Wheat flour sales have fallen 5-7%, reflecting reduced offtake from bread and biscuit makers, while cooking oil demand is down about 6%.
“The demand for refined wheat flour (maida) from the bakery industry for bread and biscuits has reduced by about 5-7% since last 15-20 days due to the shortage of LPG fuel and is feared to go down further,” said Rohit Khaitan, vice president at the Roller Flour Millers’ Federation of India. “With the new crop already in the market, this may put the prices of wheat further under stress.”The pressure is most visible in the edible oil market, where the bulk consumers have cut purchases. Hotels, restaurants and catering services along with millions of street-side vendors typically consume about 3.5 lakh tonnes of palm oil and 1.5 lakh tonnes of soybean oil each month.
That demand has shrunk.
“The consumption of palm oil by hotels, restaurants and canteens has declined by 40%… while soybean oil consumption is down by about 25%,” said Sandeep Bajoria, chief executive officer at Sunvin Group. Overall, demand from institutional and small food businesses has fallen 30-35%, he said.Yet prices haven’t eased.

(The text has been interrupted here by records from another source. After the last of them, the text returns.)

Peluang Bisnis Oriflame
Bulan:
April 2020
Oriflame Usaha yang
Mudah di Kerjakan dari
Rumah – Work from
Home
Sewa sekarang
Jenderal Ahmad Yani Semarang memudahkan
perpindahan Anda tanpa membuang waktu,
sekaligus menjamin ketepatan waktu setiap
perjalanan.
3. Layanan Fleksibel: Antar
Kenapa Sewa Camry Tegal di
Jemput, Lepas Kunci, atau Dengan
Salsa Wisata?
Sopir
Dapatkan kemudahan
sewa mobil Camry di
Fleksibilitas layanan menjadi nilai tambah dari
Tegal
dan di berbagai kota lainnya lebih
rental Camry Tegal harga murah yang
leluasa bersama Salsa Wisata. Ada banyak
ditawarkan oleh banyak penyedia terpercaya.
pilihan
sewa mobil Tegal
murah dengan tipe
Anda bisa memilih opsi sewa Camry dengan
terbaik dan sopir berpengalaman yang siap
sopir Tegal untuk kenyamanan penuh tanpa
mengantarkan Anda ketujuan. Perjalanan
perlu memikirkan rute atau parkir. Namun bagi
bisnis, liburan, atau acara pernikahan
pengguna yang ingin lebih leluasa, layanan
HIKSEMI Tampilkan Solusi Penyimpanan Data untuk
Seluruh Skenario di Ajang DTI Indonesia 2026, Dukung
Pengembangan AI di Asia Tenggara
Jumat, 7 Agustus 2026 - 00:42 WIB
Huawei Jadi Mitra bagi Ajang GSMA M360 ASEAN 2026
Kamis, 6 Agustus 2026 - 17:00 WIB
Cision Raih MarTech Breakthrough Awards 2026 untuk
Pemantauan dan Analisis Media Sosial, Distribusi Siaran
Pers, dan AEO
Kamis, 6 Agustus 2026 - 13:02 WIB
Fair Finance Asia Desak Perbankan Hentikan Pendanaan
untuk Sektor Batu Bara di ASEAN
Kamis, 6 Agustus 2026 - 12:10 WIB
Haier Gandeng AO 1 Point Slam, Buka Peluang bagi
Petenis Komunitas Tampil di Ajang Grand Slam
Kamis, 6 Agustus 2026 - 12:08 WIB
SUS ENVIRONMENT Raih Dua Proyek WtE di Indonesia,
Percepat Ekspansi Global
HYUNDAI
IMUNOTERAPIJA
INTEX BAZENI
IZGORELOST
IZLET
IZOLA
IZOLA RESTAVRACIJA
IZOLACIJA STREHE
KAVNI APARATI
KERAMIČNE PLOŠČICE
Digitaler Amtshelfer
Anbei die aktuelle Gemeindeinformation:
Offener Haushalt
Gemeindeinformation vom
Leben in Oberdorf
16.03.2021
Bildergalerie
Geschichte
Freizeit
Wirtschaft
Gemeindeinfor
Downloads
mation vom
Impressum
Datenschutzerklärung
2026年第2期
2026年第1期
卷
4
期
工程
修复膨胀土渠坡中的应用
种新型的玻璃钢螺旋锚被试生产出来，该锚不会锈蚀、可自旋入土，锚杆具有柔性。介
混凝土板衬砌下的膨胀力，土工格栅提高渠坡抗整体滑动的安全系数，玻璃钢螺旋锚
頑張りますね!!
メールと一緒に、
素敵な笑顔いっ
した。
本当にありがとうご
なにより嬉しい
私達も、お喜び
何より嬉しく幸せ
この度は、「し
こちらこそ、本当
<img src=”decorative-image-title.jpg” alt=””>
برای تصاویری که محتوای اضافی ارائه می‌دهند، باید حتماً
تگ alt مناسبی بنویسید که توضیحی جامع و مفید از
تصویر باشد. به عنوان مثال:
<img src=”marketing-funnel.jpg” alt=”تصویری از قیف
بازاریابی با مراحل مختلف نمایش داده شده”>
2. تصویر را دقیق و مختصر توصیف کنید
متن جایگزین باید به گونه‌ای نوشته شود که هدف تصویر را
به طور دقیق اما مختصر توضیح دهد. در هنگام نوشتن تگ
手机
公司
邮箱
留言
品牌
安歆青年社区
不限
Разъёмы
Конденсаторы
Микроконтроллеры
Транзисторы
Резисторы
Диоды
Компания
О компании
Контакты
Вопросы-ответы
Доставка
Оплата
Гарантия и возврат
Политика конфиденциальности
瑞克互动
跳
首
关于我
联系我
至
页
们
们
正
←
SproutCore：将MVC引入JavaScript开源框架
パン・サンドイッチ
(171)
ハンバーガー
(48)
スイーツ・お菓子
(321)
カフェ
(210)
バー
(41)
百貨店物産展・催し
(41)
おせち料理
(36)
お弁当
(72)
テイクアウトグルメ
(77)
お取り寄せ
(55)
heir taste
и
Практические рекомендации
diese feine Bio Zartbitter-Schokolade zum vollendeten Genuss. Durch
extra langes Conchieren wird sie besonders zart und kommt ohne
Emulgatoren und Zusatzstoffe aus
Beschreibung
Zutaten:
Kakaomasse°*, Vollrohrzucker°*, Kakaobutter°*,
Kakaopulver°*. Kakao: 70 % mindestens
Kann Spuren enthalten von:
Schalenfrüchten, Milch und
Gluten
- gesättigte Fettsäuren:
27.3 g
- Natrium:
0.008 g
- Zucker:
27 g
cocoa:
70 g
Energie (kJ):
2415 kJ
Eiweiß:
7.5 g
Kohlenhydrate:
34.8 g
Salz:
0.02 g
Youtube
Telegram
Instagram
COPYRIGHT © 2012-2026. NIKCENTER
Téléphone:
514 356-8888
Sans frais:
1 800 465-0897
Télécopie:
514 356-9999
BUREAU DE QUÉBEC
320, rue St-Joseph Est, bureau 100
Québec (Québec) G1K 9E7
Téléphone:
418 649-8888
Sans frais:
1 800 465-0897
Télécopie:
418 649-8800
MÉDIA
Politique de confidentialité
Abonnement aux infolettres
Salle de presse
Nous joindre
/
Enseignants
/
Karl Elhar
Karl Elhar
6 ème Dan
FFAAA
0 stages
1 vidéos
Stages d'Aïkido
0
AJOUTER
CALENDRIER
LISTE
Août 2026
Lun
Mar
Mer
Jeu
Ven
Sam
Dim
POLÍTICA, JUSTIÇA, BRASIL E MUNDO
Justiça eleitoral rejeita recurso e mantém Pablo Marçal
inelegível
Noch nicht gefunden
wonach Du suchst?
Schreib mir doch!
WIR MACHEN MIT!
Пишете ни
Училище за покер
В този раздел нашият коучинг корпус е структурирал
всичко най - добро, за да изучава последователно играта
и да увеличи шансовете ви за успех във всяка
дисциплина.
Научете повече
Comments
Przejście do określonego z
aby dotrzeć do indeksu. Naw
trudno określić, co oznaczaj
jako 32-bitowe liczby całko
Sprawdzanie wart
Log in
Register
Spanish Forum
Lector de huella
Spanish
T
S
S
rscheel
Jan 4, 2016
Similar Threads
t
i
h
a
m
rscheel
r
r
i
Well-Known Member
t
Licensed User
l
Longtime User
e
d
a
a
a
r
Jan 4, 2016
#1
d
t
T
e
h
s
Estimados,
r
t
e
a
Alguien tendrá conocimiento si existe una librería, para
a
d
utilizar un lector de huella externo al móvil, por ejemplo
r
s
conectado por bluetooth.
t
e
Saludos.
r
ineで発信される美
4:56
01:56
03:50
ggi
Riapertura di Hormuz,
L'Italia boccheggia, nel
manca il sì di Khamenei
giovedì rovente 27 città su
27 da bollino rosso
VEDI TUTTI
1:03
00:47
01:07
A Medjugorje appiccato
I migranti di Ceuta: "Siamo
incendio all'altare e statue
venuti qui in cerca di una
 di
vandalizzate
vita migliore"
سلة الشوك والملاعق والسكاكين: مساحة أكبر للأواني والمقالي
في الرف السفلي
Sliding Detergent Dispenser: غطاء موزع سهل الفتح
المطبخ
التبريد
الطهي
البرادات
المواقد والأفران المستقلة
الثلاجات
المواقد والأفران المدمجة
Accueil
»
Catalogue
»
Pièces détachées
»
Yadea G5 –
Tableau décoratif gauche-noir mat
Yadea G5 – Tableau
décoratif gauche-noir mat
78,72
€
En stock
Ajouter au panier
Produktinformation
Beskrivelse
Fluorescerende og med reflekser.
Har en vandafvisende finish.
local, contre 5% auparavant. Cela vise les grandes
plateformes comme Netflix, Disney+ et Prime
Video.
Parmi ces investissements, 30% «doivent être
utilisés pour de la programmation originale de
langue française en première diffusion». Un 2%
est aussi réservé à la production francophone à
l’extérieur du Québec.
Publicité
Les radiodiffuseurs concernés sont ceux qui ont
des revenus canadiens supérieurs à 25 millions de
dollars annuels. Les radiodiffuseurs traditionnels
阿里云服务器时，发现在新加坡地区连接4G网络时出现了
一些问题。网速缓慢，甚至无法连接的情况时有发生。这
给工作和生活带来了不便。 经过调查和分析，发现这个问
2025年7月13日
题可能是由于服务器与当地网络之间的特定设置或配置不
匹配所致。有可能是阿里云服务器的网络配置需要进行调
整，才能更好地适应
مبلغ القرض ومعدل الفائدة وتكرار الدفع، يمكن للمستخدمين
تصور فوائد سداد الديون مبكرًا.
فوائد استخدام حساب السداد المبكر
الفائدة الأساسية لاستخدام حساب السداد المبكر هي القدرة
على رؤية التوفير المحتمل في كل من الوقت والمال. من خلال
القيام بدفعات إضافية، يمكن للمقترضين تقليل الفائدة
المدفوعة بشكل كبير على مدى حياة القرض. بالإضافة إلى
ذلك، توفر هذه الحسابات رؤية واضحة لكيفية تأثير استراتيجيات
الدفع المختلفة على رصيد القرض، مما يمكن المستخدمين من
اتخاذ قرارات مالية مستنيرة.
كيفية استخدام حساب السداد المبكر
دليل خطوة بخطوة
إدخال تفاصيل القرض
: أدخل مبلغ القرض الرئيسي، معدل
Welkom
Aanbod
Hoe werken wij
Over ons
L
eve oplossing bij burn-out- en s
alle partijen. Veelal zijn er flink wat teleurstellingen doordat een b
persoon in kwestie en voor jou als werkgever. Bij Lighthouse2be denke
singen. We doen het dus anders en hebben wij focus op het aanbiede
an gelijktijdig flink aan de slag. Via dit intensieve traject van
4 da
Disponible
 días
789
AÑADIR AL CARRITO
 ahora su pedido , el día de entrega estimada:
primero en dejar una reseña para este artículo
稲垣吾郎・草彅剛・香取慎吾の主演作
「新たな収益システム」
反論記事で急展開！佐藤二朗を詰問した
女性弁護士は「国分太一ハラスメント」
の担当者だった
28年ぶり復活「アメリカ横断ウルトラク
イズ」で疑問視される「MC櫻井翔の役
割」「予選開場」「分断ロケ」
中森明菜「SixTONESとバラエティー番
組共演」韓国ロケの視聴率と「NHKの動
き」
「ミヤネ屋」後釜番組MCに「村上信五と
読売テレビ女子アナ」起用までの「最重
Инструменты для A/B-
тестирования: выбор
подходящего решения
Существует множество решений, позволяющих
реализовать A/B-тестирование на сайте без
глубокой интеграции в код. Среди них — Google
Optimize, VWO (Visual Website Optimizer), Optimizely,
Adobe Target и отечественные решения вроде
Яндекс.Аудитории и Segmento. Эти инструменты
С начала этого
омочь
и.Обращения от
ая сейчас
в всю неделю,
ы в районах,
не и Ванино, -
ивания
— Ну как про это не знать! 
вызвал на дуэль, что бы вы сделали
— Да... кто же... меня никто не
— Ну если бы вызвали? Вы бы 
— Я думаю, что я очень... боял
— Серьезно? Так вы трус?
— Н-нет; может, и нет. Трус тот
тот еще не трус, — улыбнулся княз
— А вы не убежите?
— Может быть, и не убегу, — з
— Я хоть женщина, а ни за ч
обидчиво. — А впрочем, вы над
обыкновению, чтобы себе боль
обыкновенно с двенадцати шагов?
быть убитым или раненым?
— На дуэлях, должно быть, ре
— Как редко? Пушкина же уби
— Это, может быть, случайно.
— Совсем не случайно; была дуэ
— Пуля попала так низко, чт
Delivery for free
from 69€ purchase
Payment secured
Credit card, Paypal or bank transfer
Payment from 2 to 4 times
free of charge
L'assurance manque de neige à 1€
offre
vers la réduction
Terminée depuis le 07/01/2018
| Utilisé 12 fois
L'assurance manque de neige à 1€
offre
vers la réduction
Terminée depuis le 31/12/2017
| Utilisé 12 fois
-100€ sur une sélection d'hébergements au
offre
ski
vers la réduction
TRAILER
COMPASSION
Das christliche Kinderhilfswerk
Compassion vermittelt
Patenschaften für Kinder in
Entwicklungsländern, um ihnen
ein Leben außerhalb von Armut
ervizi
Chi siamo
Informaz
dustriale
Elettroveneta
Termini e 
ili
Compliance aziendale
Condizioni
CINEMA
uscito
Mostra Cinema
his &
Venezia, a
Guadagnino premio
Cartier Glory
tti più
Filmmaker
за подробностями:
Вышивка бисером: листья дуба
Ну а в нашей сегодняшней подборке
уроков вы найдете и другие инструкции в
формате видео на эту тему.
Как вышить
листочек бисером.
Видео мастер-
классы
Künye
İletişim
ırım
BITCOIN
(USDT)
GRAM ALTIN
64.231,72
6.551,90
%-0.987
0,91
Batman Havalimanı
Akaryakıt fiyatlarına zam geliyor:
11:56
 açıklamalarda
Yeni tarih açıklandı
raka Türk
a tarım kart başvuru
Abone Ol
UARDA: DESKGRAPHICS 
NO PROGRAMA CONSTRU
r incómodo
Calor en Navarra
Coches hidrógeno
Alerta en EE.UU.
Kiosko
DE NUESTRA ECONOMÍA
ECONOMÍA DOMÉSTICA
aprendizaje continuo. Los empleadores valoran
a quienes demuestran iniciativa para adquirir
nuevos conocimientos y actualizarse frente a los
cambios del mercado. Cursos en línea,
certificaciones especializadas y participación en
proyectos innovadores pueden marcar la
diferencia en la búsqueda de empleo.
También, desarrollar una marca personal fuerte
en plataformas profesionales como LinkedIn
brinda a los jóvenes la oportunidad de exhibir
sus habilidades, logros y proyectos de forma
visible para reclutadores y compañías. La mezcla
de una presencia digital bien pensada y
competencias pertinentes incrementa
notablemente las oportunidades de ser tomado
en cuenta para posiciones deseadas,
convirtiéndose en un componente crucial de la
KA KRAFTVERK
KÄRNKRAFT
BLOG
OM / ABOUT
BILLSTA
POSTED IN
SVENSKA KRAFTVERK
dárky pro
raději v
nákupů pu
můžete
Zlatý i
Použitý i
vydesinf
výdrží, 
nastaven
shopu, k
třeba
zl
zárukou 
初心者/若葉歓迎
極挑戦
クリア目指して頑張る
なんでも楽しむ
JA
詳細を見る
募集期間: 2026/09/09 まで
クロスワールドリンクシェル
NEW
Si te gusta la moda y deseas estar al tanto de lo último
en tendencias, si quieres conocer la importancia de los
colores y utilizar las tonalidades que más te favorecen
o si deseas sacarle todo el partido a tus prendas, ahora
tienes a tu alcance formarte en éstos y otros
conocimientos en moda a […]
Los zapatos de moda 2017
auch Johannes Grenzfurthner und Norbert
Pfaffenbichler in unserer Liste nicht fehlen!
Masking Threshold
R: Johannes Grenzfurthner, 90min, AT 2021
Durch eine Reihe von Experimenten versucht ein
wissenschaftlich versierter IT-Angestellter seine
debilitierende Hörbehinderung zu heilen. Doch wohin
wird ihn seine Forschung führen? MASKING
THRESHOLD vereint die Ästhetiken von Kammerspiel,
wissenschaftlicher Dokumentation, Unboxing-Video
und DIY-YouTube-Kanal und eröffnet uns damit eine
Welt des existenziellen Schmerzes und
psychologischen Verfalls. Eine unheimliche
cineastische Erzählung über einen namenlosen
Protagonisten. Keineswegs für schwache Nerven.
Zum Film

“Although edible oil consumption has declined due to reduced demand from hotels and restaurants, the increase in freight, forex and fuel prices are keeping cooking oil prices firm in the off season,” said BV Mehta, executive director of the Solvent Extractors’ Association of India.
The disruption indicates the critical role of informal food networks from office canteens to roadside stalls in driving commodity demand. With LPG supplies constrained, many of these operators have cut hours, trimmed menus, or temporarily shut shop, hitting consumption at the margin.
Demand for gram flour, or besan, a staple for India’s fried snacks, has dropped 10-12% as roadside eateries and small food businesses scale back or shut operations due to fuel shortage.